Unfortunately, these three prisoners are not alone. Men, women and youth
are routinely raped and sexually brutalized in prisons throughout the
country. Considered by international legal bodies to be a form of torture,
prisoner rape derails justice and destroys human dignity.
Rape in prison is a reality that most people have learned to ignore or
have grown to accept. But it is an institutionalized form of cruelty that
infringes upon basic human rights, contributes to the spread of disease
and perpetuates violence both inside and outside of prison walls.
Following an incident of rape, victims suffer both physical and
psychological pain. Gang rapes can be particularly brutal, leaving victims
viciously beaten, and in rare cases, dead. The abuse can be relentless;
survivors of prisoner rape are frequently marked by other inmates as
targets for additional attacks. Long-term consequences of prisoner rape
may include post-traumatic stress disorder, rape trauma syndrome,
substance abuse and suicide.
Significantly, HIV rates are eight to 10 times higher inside prison than
outside. Nonviolent offenders are among the most likely to be raped, and
in the context of HIV/AIDS, this may amount to an unadjudicated death
sentence for a minor offense. In addition, upon release, victims may bring
with them emotional scars and learned violent behavior that continue the
cycle of harm.
And what does this have to do with routine jokes about prisoner rape?

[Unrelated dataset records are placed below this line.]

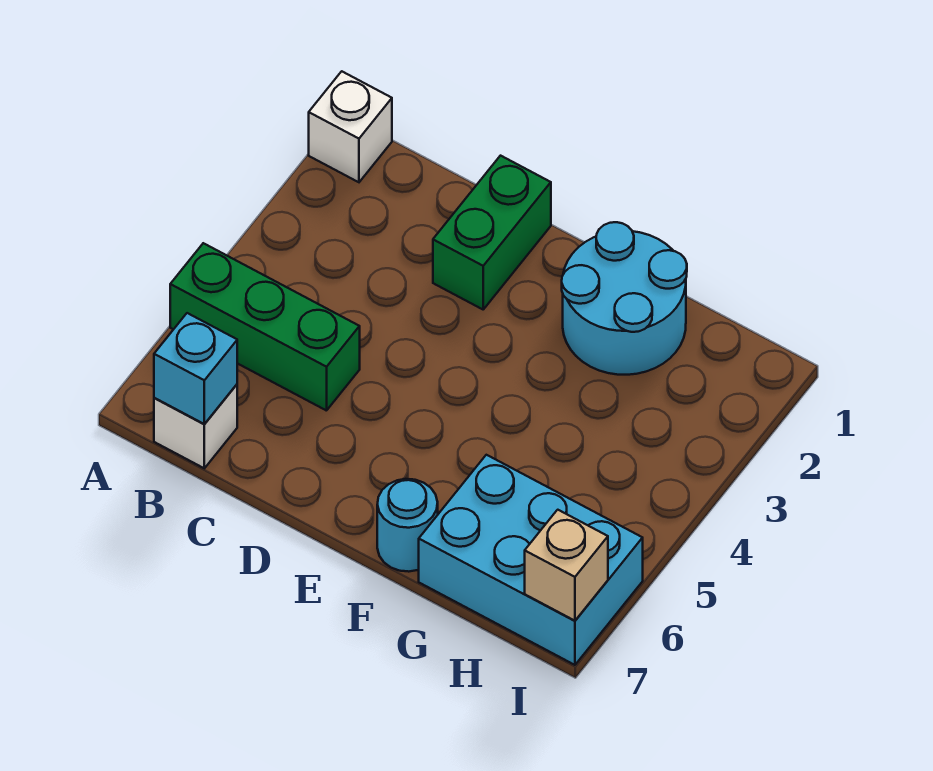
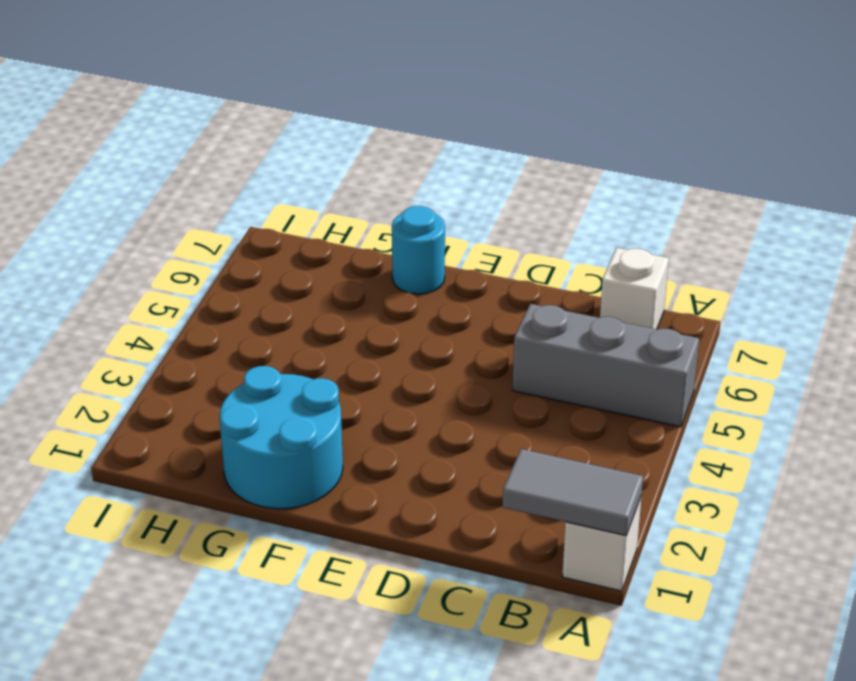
grey 1x2 tile [503,449,643,536] -> none
grey 1x3 brick [513,304,699,427] -> green 1x3 brick [170,243,360,411]
none -> green 1x2 brick [433,156,551,309]
none -> cyan 2x3 brick [419,455,643,665]

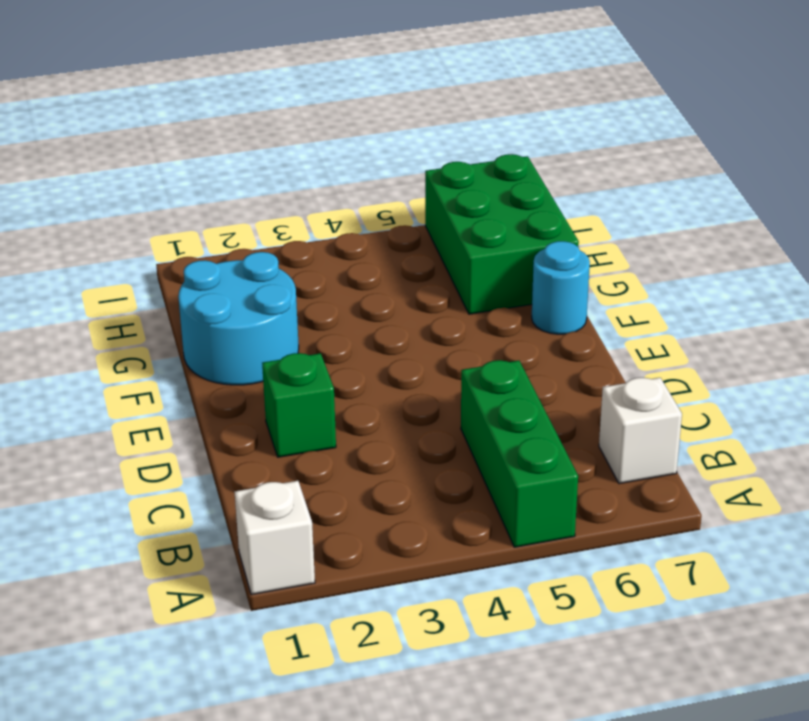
green 1x1 brick [262,353,336,457] -> green 1x2 brick [433,156,551,309]
green 2x3 brick [425,154,579,314] -> cyan 2x3 brick [419,455,643,665]
none -> cyan 1x1 brick [154,313,237,424]
none -> tan 1x1 brick [525,510,608,621]

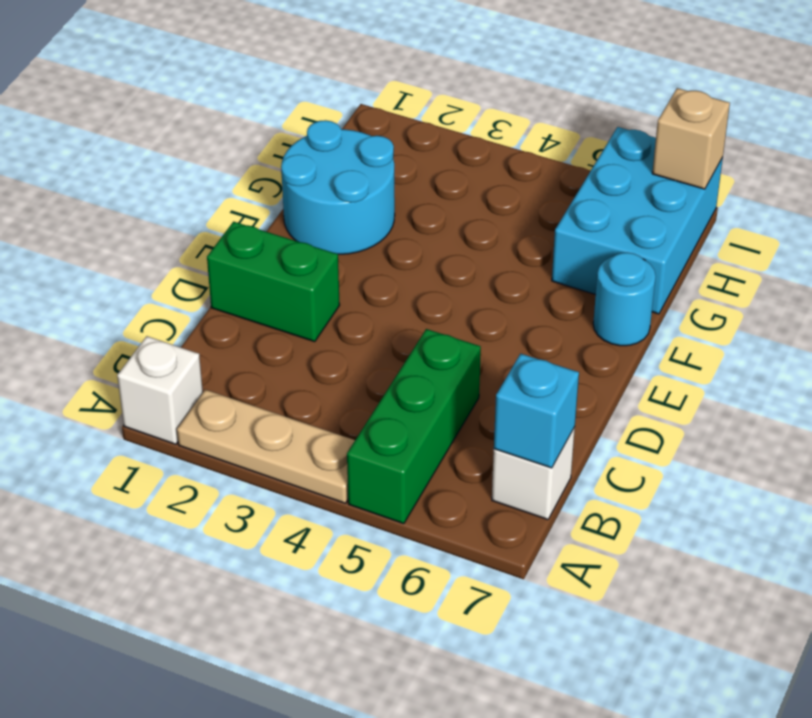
tan 1x3 plate [177,390,355,503] -> none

One problem victims like Roderick Johnson, Robin Darbyshire and Rodney
Hulin face is that too often prison officials, like the general public, do
not take this problem seriously. All three victims reported the abuse, and
all three were ignored by officials, who refused to believe in the
severity of the victims' suffering.
Prisoner rape may be a common subject of jokes, but pandering to the
insensitivity only perpetuates callousness regarding this horrific,
Stop Prisoner Rape, a nonprofit human rights group, was founded over 20
years ago to bring the dangers of prisoner rape into the public
consciousness. Together with 96 other organizations, Stop Prisoner Rape
sought to open the eyes of 7-Up executives to a very real horror. And to
their credit, 7-Up listened and responded by pulling the ad -- the first
such cancellation in the corporation's 75-year history.
We applaud 7-Up for changing its mind about Captive Audience. And we would
like to see 7-Up go further, by publicly supporting efforts to end the
widespread wrong that is prisoner rape. Legislation is about to be
introduced in Congress that would go part of the way toward addressing
rape in prisons. With public support from mainstream companies like 7-Up,
we can help ensure that systematic sexual violence is prevented in U.S.
jails and prisons.
Now that would be something to smile about.
Sabrina Qutb is the communications director of Stop Prisoner Rape, a
nonprofit human rights group founded in 1979 by prison rape survivors.
Lara Stemple is the group's executive director.